Moreover, a conventional chipset services any request from the PCI bus according to a first-come first-serve principle. Furthermore, data transmission is usually conducted in the same bus transaction cycle immediately after asserting the request. Hence, waiting cycles are needed just to secure the required data. In addition, this arrangement is unable to meet the transmission demands of requests having a higher access priority. Current high-speed bus such as the AGP bus employs a method that treats an access request and a data access separately. A hierarchical pipeline memory write and read operation is also employed to provide high-speed and efficient data transmission. Because each access request has a priority attribute, control chipset must be able to deal with top priority access operations first. The high-speed bus must also include flush and fence signals to ensure proper sequencing of the access operations. However, for a system having a multiple of master controllers all trying to tap into a shared system resource through the high-speed bus, sequencing of requests becomes a big issue.

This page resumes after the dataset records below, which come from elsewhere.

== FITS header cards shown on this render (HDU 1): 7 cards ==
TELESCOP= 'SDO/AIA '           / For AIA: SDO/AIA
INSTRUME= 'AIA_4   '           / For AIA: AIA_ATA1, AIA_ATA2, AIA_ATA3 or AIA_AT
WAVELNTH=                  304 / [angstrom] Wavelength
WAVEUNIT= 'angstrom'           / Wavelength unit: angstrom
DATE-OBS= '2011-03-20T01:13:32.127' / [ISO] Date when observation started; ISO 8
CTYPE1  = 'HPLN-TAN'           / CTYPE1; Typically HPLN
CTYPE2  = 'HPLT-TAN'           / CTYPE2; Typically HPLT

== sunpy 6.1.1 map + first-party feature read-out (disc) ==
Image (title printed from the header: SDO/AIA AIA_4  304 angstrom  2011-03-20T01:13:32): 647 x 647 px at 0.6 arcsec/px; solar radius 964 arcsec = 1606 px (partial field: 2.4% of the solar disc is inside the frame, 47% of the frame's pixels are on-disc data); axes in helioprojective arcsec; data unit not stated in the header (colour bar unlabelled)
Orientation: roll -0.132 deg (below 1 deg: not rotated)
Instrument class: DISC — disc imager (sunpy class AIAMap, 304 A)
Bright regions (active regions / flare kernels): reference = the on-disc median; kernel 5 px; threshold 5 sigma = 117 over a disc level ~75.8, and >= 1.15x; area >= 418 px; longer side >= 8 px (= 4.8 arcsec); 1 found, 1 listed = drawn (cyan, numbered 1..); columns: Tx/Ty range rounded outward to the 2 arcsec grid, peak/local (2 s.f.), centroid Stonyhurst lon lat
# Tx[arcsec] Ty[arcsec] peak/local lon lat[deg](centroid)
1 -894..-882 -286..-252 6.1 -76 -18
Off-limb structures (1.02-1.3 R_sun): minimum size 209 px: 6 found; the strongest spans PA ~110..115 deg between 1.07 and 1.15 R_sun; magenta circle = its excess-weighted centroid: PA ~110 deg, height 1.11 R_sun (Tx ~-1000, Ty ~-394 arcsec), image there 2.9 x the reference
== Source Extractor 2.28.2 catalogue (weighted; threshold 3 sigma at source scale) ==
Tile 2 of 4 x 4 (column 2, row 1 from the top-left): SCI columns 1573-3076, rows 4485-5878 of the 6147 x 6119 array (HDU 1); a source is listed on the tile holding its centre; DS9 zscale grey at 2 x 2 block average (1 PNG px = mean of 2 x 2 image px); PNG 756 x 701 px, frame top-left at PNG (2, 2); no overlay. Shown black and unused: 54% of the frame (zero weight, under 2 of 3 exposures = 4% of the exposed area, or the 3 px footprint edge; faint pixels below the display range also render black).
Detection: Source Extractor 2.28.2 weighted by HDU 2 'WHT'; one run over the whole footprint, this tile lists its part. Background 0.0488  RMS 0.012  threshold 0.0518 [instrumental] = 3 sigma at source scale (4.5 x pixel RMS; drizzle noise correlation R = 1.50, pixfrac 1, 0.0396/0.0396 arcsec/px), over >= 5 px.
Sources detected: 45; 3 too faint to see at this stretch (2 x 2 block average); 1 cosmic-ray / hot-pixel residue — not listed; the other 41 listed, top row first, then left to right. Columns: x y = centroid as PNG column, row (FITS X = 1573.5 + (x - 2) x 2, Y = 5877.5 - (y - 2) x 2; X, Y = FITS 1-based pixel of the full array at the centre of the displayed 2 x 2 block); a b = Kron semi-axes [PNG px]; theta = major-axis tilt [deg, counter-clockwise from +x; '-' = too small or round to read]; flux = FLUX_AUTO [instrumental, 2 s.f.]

Accordingly, one object of the present invention is to provide a sequencing method such that the requests for accessing a shared system resource from a multiple of master controllers are prioritized.
To achieve these and other advantages and in accordance with the purpose of the invention, as embodied and broadly described herein, the invention provides a sequencing method for prioritizing requests from a multiple of master controller. First, a transaction identification value is provided for each transaction so that the performance of each transaction is ordered. A master identification value is also provided for each transaction to serve as a label for identifying the initiating master controller. Finally, transactions having identical master identification value are collected and the transactions are prioritized according to their transaction identification value.
This invention also provides a bridging system for accessing a shared system resource. The bridging system includes a plurality of master controllers, a first bus, a bridging device, a second bus and a chipset. Each master controller is capable of submitting a multiple of write transactions and a multiple of read transactions. The first bus is coupled to the master controllers. The bridging device is coupled to the first bus for re-directing reading transactions or writing transactions. The second bus is coupled to the bridging device. The chipset is coupled to the second bus and the shared system resource for picking up a reading transaction or a writing transaction submitted by a specified master controller and accessing the corresponding shared system resource.
It is to be understood that both the foregoing general description and the following detailed description are exemplary, and are intended to provide further explanation of the invention as claimed.